Vector Embeddings
Vector embeddings are numerical representations of text, images, or other data that capture semantic meaning, enabling machines to understand similarity and relationships between pieces of information.
Understanding Vector Embeddings
When text is converted into a vector embedding, its meaning is encoded as a list of numbers, typically hundreds or thousands of dimensions. Similar concepts end up close together in this numerical space. The phrase 'schedule a meeting' would be close to 'book a call' but far from 'buy groceries.' This property makes vector embeddings essential for semantic search, where you find information by meaning rather than exact keyword matches. Vector databases store these embeddings and enable fast similarity searches across millions of data points.
How GAIA Uses Vector Embeddings
GAIA uses ChromaDB as its vector database to store embeddings of your emails, tasks, notes, and documents. When you ask GAIA to find information or when the agent needs context for a task, it performs semantic search across your embedded data.
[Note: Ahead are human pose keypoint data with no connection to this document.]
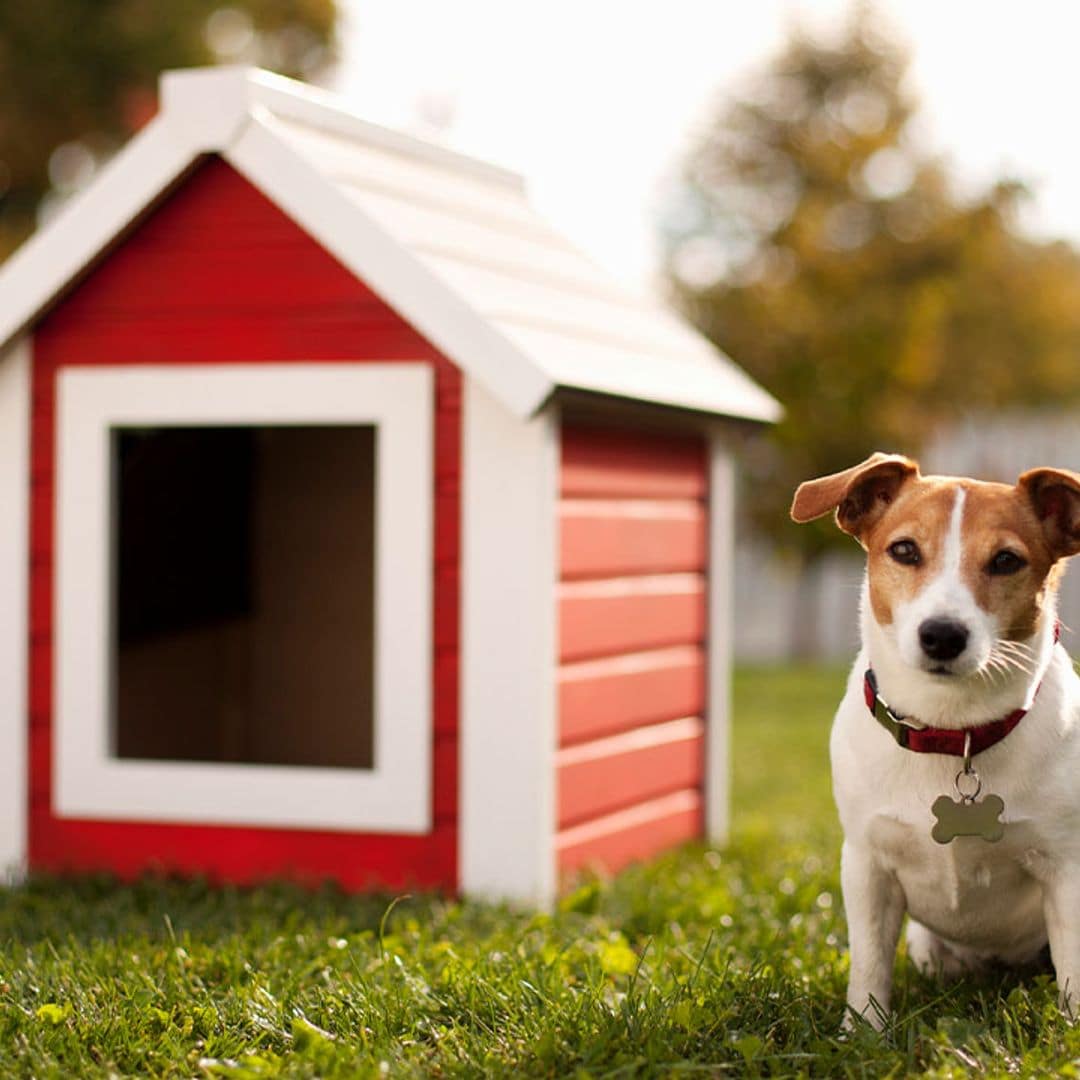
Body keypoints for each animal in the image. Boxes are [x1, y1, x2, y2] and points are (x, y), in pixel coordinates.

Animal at [790, 451, 1080, 1023]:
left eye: (1006, 560)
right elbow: (870, 966)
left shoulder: (1067, 872)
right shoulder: (867, 866)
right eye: (904, 550)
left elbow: (1075, 973)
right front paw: (863, 1030)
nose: (943, 634)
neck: (954, 730)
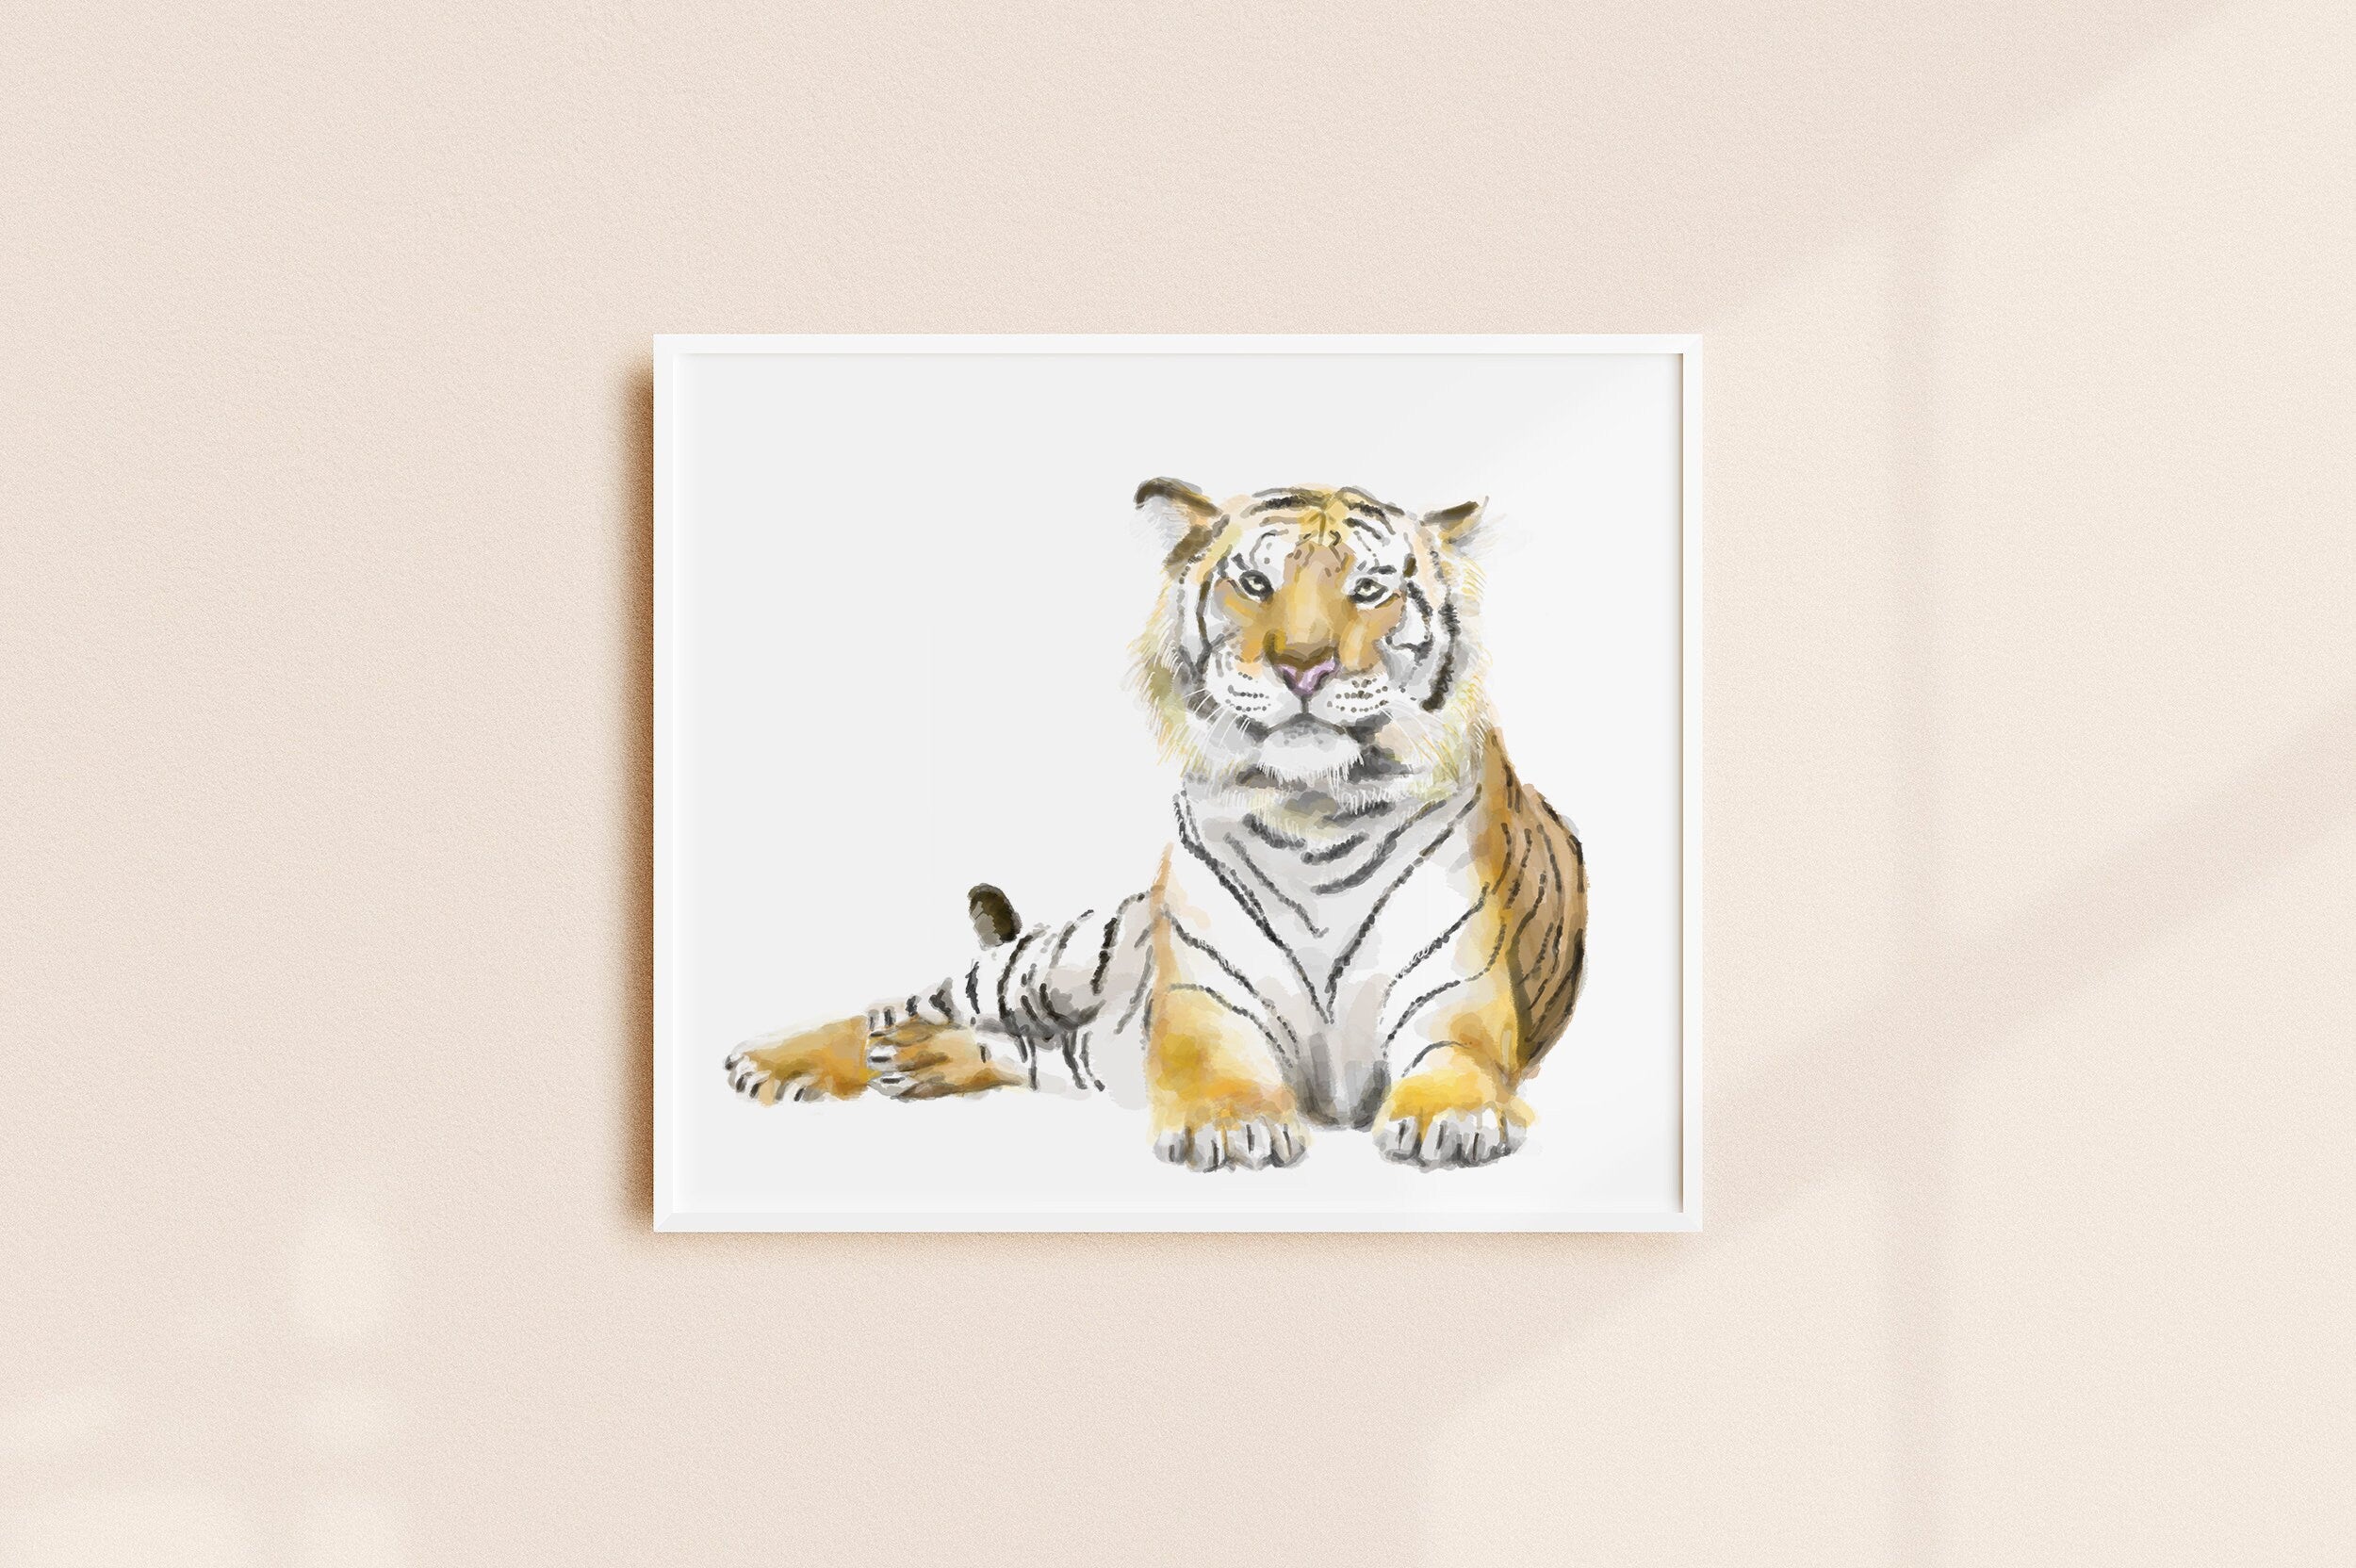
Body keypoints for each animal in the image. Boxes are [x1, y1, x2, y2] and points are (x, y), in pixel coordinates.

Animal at [723, 479, 1587, 1171]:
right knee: (905, 1005)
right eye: (1253, 582)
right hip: (1060, 957)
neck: (1310, 815)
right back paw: (777, 1061)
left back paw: (923, 1063)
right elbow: (1215, 1068)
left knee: (1027, 1050)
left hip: (1078, 1044)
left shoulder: (1454, 998)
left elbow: (1459, 1063)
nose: (1303, 665)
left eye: (1372, 589)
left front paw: (1453, 1119)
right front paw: (1231, 1128)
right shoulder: (1205, 999)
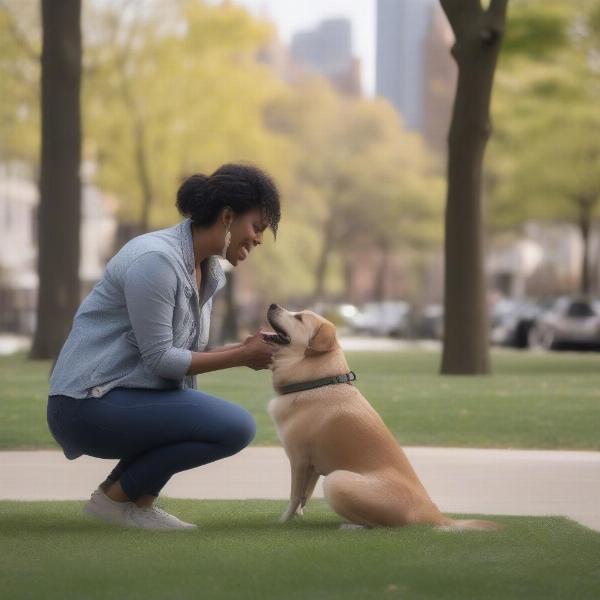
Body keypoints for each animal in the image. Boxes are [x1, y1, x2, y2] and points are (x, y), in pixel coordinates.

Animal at [264, 304, 500, 528]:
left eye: (299, 317)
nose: (273, 305)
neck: (316, 382)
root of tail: (434, 515)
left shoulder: (299, 460)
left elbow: (295, 496)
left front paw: (283, 522)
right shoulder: (312, 467)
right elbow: (305, 497)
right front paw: (297, 517)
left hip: (336, 480)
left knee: (378, 524)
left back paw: (352, 526)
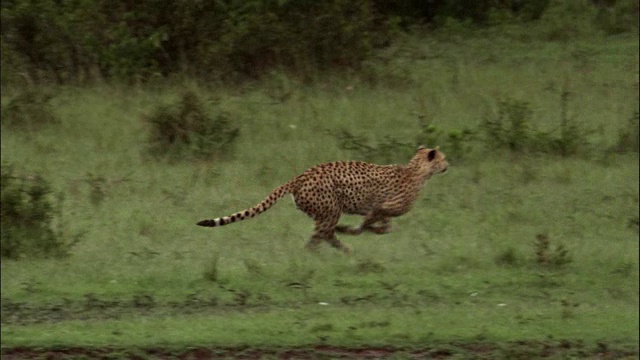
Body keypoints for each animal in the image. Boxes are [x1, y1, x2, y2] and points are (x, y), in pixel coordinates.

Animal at [198, 146, 448, 253]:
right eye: (443, 158)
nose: (448, 164)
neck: (417, 171)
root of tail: (299, 176)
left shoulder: (381, 211)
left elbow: (383, 227)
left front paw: (364, 230)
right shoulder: (379, 207)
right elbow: (369, 224)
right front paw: (355, 230)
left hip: (323, 212)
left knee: (323, 235)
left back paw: (343, 250)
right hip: (331, 209)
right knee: (320, 236)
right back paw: (326, 253)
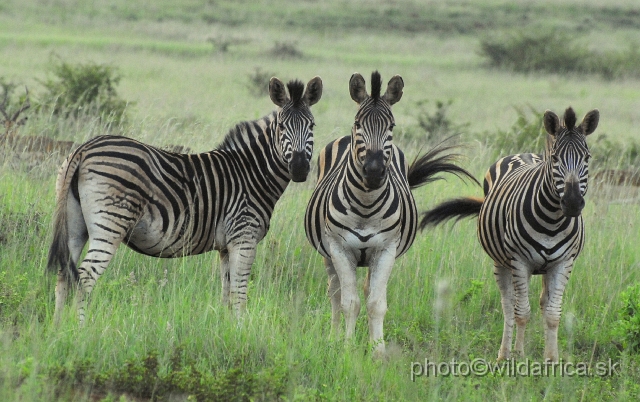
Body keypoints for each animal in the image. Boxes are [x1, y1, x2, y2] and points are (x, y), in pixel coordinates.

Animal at [47, 77, 322, 326]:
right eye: (282, 127)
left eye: (312, 125)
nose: (299, 169)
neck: (251, 171)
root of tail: (84, 148)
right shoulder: (244, 238)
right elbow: (239, 293)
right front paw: (242, 331)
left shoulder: (225, 246)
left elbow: (227, 292)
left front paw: (226, 331)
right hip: (111, 223)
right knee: (84, 278)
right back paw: (81, 330)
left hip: (75, 225)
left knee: (64, 274)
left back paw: (59, 330)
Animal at [302, 70, 478, 356]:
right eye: (358, 124)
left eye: (391, 127)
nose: (374, 172)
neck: (365, 206)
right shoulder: (339, 248)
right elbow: (349, 303)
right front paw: (347, 349)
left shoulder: (386, 250)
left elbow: (376, 304)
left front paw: (377, 352)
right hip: (327, 251)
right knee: (335, 292)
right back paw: (333, 337)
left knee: (365, 290)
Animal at [420, 106, 600, 362]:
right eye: (555, 158)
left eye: (587, 158)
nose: (573, 203)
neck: (553, 221)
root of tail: (522, 153)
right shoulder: (520, 261)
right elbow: (521, 312)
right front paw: (519, 354)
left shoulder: (564, 262)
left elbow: (553, 314)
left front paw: (551, 359)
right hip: (502, 262)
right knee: (508, 305)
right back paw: (504, 353)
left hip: (543, 267)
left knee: (541, 302)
This means you can ask 'find that email about the Q3 budget review' and GAIA will find it even if the email subject line says 'Financial Planning Discussion.' The semantic understanding goes beyond keyword matching.
Related Concepts
Semantic Search
Semantic search is a search technique that understands the meaning and intent behind a query, returning results based on conceptual relevance rather than exact keyword matches.
Graph-Based Memory
Graph-based memory is an AI memory architecture that stores information as interconnected nodes and relationships, enabling rich contextual understanding and persistent knowledge across interactions.
Knowledge Graph
A knowledge graph is a structured representation of information that organizes data as entities, their attributes, and the relationships between them, enabling machines to understand and reason about connected information.
Large Language Model (LLM)
A Large Language Model (LLM) is an artificial intelligence model trained on vast amounts of text data that can understand, generate, and reason about human language with remarkable fluency.
Frequently Asked Questions
Why are vector embeddings important for AI?
Vector embeddings allow AI to understand meaning rather than just matching keywords. GAIA uses embeddings to search your emails, tasks, and documents by meaning, so you can find information even when you do not remember exact words.
What is a vector database?
A vector database stores and indexes vector embeddings for fast similarity search. GAIA uses ChromaDB as its vector database, enabling semantic search across all your connected data sources.